● **YOUR OBJECTIVE**:
If pictures are present, leave them out, and copy the data word for word.

Data items:
+++++

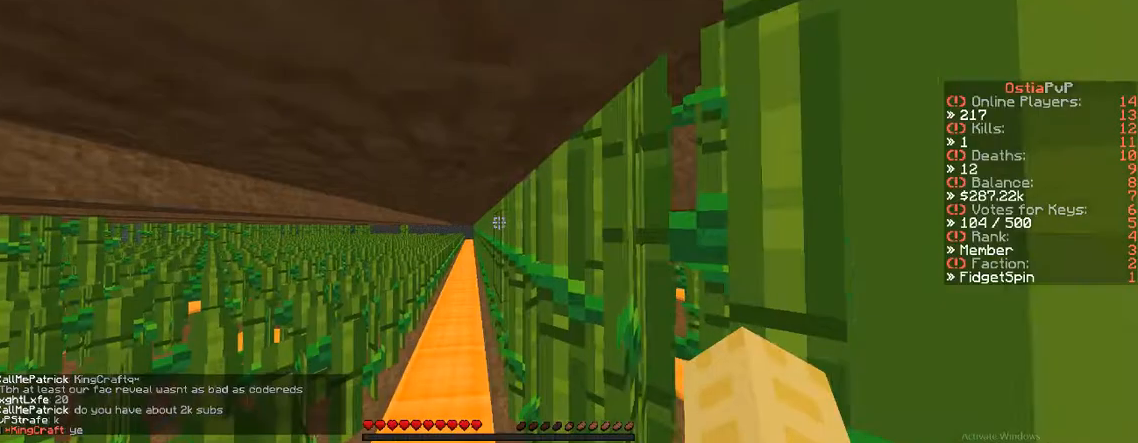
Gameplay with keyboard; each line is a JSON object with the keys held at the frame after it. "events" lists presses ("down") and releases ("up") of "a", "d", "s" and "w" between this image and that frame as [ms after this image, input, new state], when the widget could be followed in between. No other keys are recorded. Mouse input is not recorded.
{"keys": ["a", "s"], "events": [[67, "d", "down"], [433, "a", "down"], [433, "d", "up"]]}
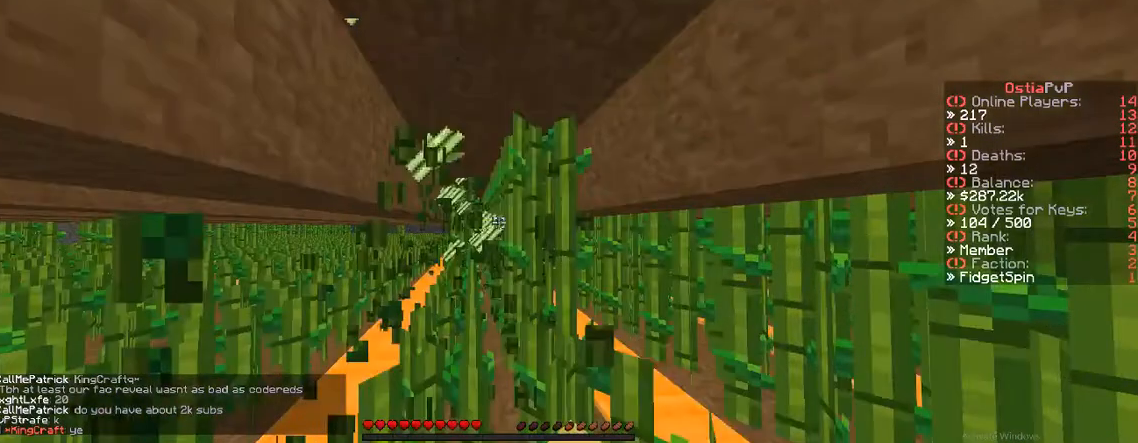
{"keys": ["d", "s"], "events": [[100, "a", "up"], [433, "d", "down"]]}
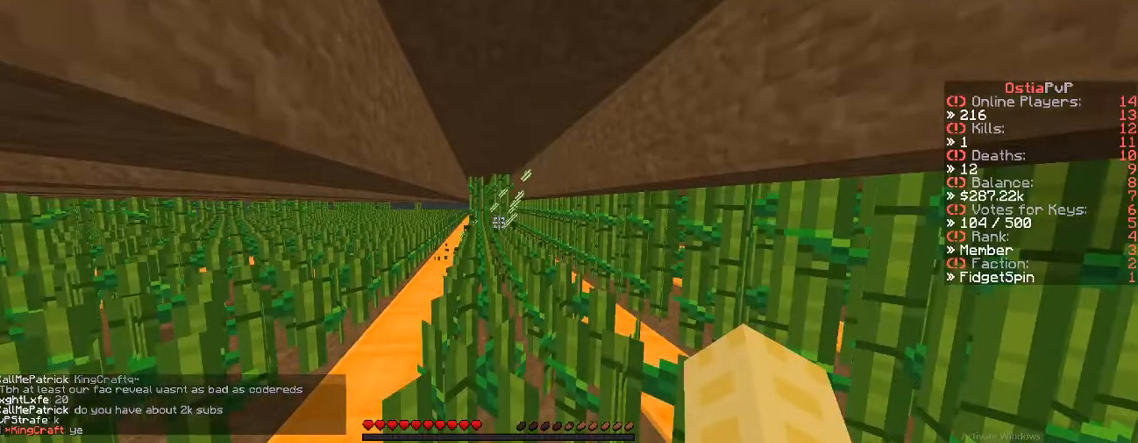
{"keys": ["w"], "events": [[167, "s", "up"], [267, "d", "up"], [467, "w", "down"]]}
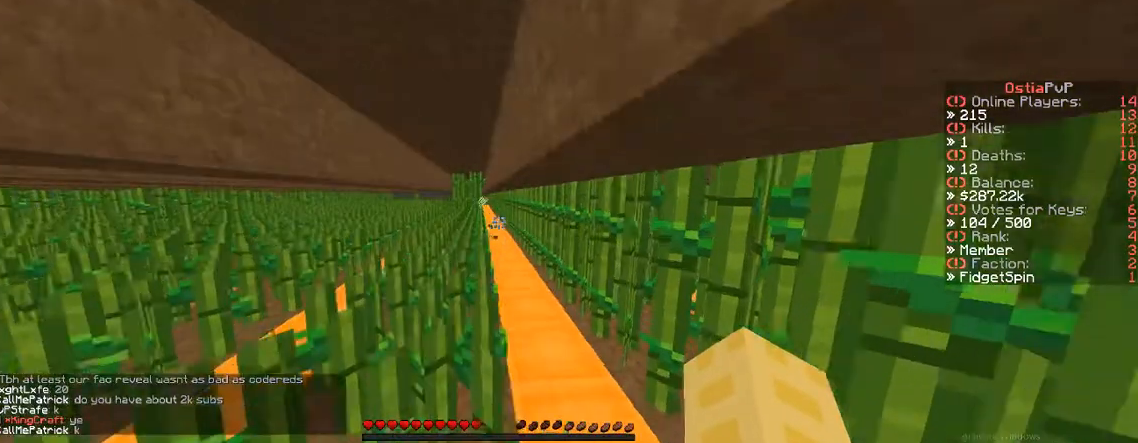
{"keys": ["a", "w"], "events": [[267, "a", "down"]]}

+++++

● **TASK SOLUTION**:
Gameplay with keyboard; each line is a JSON object with the keys held at the frame after it. "events" lists presses ("down") and releases ("up") of "a", "d", "s" and "w" between this image and that frame as [ms after this image, input, new state], when the widget could be followed in between. No other keys are recorded. Mouse input is not recorded.
{"keys": ["a", "s"], "events": [[67, "d", "down"], [433, "a", "down"], [433, "d", "up"]]}
{"keys": ["d", "s"], "events": [[100, "a", "up"], [433, "d", "down"]]}
{"keys": ["w"], "events": [[167, "s", "up"], [267, "d", "up"], [467, "w", "down"]]}
{"keys": ["a", "w"], "events": [[267, "a", "down"]]}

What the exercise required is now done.